Certain statutory provisions apply only to savings associations and the Rule addresses those provisions. First, 12 U.S.C. § 1464(u)(2)(A)(i) permits a savings association to make loans to one borrower in an amount not to exceed $500,000, even if its limit as calculated under section 84 would be lower. Second, 12 U.S.C. § 1464(u)(2)(A)(ii) allows a savings association to make loans to one borrower to develop domestic housing units, not to exceed the lesser of $30,000,000 or 30% of the association’s unimpaired capital and unimpaired surplus if certain tests are met, even if its limit as calculated under section 84 would be lower. This latter exception as included in the Rule differs from the provision in existing OTS regulations in that it incorporates a change made by section 404 of the Financial Services Regulatory Relief Act of 2006, which removed from 12 U.S.C. § 1464(u)(2)(A)(ii) the requirement that the final purchase price of each single family dwelling unit not exceed $500,000. Finally, in addition to the amount allowed under the savings association’s combined general limit, a savings association may invest up to 10 percent of unimpaired capital and unimpaired surplus in the obligations of one issuer evidenced by commercial paper or corporate debt securities that are, as of the date of purchase, investment grade. These exceptions were noted in the Interim Rule and were left untouched in the final Rule. [12 CFR § 160.93(d)]

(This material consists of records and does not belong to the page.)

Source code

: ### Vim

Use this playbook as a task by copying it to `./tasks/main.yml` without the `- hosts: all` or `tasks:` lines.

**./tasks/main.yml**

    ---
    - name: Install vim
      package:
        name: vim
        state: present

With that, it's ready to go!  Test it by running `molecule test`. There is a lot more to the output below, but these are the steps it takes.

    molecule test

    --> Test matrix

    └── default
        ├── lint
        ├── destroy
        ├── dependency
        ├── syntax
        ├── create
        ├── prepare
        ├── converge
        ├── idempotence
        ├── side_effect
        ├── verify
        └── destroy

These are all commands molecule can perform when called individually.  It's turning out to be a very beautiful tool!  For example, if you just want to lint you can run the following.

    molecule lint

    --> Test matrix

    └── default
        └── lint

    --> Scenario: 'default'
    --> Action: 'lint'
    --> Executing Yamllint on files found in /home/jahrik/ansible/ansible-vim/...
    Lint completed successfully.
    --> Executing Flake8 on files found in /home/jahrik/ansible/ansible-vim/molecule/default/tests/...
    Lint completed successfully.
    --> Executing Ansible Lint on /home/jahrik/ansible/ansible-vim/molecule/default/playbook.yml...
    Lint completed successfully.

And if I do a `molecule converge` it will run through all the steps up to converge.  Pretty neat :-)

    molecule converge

The Rule did make some changes to the regulations concerning loans to subsidiaries and their affiliates. The former lending limits rule applicable to savings associations, 12 CFR § 160.93(a), excluded loans made by savings associations and their subsidiaries consolidated in accordance with generally accepted accounting principles (GAAP-consolidated subsidiaries) to all subordinate organizations and savings association affiliates. Rules applicable in these situations were set forth in part 159. Specifically, § 159.5(b) established lending limits for loans by a Federal savings association and its GAAP-consolidated subsidiaries to non-consolidated subsidiaries. Section 159.5(b) did not set a specific lending limit for loans to GAAP-consolidated subsidiaries but provided that such a limit could be established if warranted by safety and soundness considerations.
The Interim Rule carried over the existing exclusion from the lending limits rule for loans to GAAP-consolidated subsidiaries but did not exclude from the coverage of part 32 loans made to non-consolidated subsidiaries. Therefore, loans to non-consolidated subsidiaries of Federal savings associations were made subject to the lending limits in part 32, but no corresponding change was made to the limits set forth in part 159. As a result, the interim final rule subjected loans to non-consolidated subsidiaries of Federal savings associations to the lending limits set forth in both parts 32 and 159, which differ. The Rule corrects this overlap by replacing the lending limits set forth in 12 CFR § 159.5(b) with a cross-reference to part 32; by removing, as unnecessary, the reference to “loans” within 12 CFR § 159.5(c); and by making a conforming change to 12 CFR § 159.3(k)(2). This amendment also removes the provision in 12 CFR § 159.5(b)(2) that provides that the OCC may limit the amount of loans to GAAP-consolidated subsidiaries where safety and soundness considerations warrant such action.
National banks have traditionally enjoyed protection from criticism if an existing extension of credit is rendered nonconforming due to a reduction in the bank’s capital position. The Rule continues this protection and now includes credit exposure that increases after execution of the transaction where the institution is using the Model Method or the Current Exposure Method to measure credit exposure. It is not necessary to include the Conversion Factor Matrix method for derivative transactions or the Basic Method for securities financing transactions in 12 CFR § 32.6(a)(3) because the measured credit exposure of a transaction for lending limits purposes remains fixed under these methods. If an extension of credit becomes non-conforming, the bank or savings association must use reasonable efforts to bring the credit into a conforming status unless to do so would be inconsistent with safe and sound banking practices. [12 CFR § 32.6(a)(3)]
Institutions are expected to be in compliance with the new Rule by October 1, 2013.